# [Objectifs]
A – Traduisez en anglais cette phrase de l'extrait fourni : « Deux jours plus tard, le carnage sera revendiqué par l’État islamique, même s’il est peu probable que cette organisation l’ait diligenté. »
B – Répondez brièvement à ces questions sur l'extrait fourni, en reprenant la numérotation :
(i) Quel mandat de député Éric Ciotti exerce-t-il, outre la présidence des LR ?
(ii) Quel est le nom à l'état civil de Freeze Corleone ?
(iii) En quelle année le rappeur a-t-il été poursuivi pour « provocation à la haine raciale » ?
C – Mettez à jour l'extrait fourni : recopiez le passage qui commence par « Le coupable ? » et se poursuit jusqu'à « l’islamologue Gilles Kepel. », en remplaçant « camion » par « véhicule ».

# [Extrait fourni]
==*==

Le coupable ? Un certain Mohamed Lahouaiej-Bouhlel, d’origine tunisienne et domicilié dans cette ville, ayant lancé, à tombeau ouvert, son camion sur cette même promenade. Deux jours plus tard, le carnage sera revendiqué par l’État islamique, même s’il est peu probable que cette organisation l’ait diligenté. Si les mots ont encore un sens, on admettra que la « chanson » de notre artiste participe donc de ce « djihadisme d’atmosphère » anticipé par l’islamologue Gilles Kepel.

« Une nouvelle étape vers l’infâme a été franchie », s’insurge Éric Ciotti, président des LR et député des Alpes-Maritimes. Pour le maire de Nice, Christian Estrosi, il s’agit d’une « provocation ignoble ». Le problème, c’est que Freeze Corleone (Issa Lorenzo Diakhaté à l’état civil), rappeur d’origine sénégalaise et italienne, n’en est pas à sa première provocation.

Antisémitisme décomplexé…

En 2020, il est déjà poursuivi pour « provocation à la haine raciale » pour d’autres vers n’ayant rien d’anodin. Florilège : « J’arrive déterminé comme Adolf dans les années 30 » ou « Tous les jours RAF [rien à foutre, NDLR] de la Shoah ». L’affaire sera finalement classée sans suites judiciaires, sa maison de disques, Universal Music, se contentant de dénoncer des « propos racistes inacceptables ».

==*==

# [Données fournies]
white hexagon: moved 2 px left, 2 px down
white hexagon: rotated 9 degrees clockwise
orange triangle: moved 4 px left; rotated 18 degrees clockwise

==*==

# [Réponses]
A – Two days later, the carnage would be claimed by the Islamic State, even though it is unlikely that this organization ordered it.

B –
(i) Député des Alpes-Maritimes.
(ii) Issa Lorenzo Diakhaté.
(iii) En 2020.

C –
Le coupable ? Un certain Mohamed Lahouaiej-Bouhlel, d’origine tunisienne et domicilié dans cette ville, ayant lancé, à tombeau ouvert, son véhicule sur cette même promenade. Deux jours plus tard, le carnage sera revendiqué par l’État islamique, même s’il est peu probable que cette organisation l’ait diligenté. Si les mots ont encore un sens, on admettra que la « chanson » de notre artiste participe donc de ce « djihadisme d’atmosphère » anticipé par l’islamologue Gilles Kepel.